§ Data
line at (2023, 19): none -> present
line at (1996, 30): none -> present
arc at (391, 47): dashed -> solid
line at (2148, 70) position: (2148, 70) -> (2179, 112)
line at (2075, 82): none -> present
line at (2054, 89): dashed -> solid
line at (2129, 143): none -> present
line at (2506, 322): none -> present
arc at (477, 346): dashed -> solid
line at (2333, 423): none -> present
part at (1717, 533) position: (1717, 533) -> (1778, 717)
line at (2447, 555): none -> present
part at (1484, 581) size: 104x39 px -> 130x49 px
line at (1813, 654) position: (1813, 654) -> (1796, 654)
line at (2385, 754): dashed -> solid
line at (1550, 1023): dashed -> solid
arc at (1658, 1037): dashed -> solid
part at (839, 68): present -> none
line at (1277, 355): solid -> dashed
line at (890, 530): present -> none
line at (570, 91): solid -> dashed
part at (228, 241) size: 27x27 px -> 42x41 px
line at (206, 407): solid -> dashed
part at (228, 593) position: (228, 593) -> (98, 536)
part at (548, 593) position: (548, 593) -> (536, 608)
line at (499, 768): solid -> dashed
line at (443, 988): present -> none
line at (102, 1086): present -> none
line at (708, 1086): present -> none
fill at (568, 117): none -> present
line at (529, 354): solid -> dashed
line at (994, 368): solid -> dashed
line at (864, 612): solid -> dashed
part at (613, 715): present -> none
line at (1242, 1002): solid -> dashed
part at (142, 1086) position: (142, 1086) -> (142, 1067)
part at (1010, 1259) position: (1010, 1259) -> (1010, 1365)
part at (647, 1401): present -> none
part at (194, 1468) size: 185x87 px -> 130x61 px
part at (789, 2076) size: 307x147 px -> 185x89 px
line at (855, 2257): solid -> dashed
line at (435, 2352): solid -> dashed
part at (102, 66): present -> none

§ Aim
Set out every line of the records above as a Markdown table with two columns, No. and Entry. Put the row number under No. and the line itself under Entry, and leave out any blank lines.

§ Solution below
| No. | Entry |
|---|---|
| 1 | line at (2023, 19): none -> present |
| 2 | line at (1996, 30): none -> present |
| 3 | arc at (391, 47): dashed -> solid |
| 4 | line at (2148, 70) position: (2148, 70) -> (2179, 112) |
| 5 | line at (2075, 82): none -> present |
| 6 | line at (2054, 89): dashed -> solid |
| 7 | line at (2129, 143): none -> present |
| 8 | line at (2506, 322): none -> present |
| 9 | arc at (477, 346): dashed -> solid |
| 10 | line at (2333, 423): none -> present |
| 11 | part at (1717, 533) position: (1717, 533) -> (1778, 717) |
| 12 | line at (2447, 555): none -> present |
| 13 | part at (1484, 581) size: 104x39 px -> 130x49 px |
| 14 | line at (1813, 654) position: (1813, 654) -> (1796, 654) |
| 15 | line at (2385, 754): dashed -> solid |
| 16 | line at (1550, 1023): dashed -> solid |
| 17 | arc at (1658, 1037): dashed -> solid |
| 18 | part at (839, 68): present -> none |
| 19 | line at (1277, 355): solid -> dashed |
| 20 | line at (890, 530): present -> none |
| 21 | line at (570, 91): solid -> dashed |
| 22 | part at (228, 241) size: 27x27 px -> 42x41 px |
| 23 | line at (206, 407): solid -> dashed |
| 24 | part at (228, 593) position: (228, 593) -> (98, 536) |
| 25 | part at (548, 593) position: (548, 593) -> (536, 608) |
| 26 | line at (499, 768): solid -> dashed |
| 27 | line at (443, 988): present -> none |
| 28 | line at (102, 1086): present -> none |
| 29 | line at (708, 1086): present -> none |
| 30 | fill at (568, 117): none -> present |
| 31 | line at (529, 354): solid -> dashed |
| 32 | line at (994, 368): solid -> dashed |
| 33 | line at (864, 612): solid -> dashed |
| 34 | part at (613, 715): present -> none |
| 35 | line at (1242, 1002): solid -> dashed |
| 36 | part at (142, 1086) position: (142, 1086) -> (142, 1067) |
| 37 | part at (1010, 1259) position: (1010, 1259) -> (1010, 1365) |
| 38 | part at (647, 1401): present -> none |
| 39 | part at (194, 1468) size: 185x87 px -> 130x61 px |
| 40 | part at (789, 2076) size: 307x147 px -> 185x89 px |
| 41 | line at (855, 2257): solid -> dashed |
| 42 | line at (435, 2352): solid -> dashed |
| 43 | part at (102, 66): present -> none |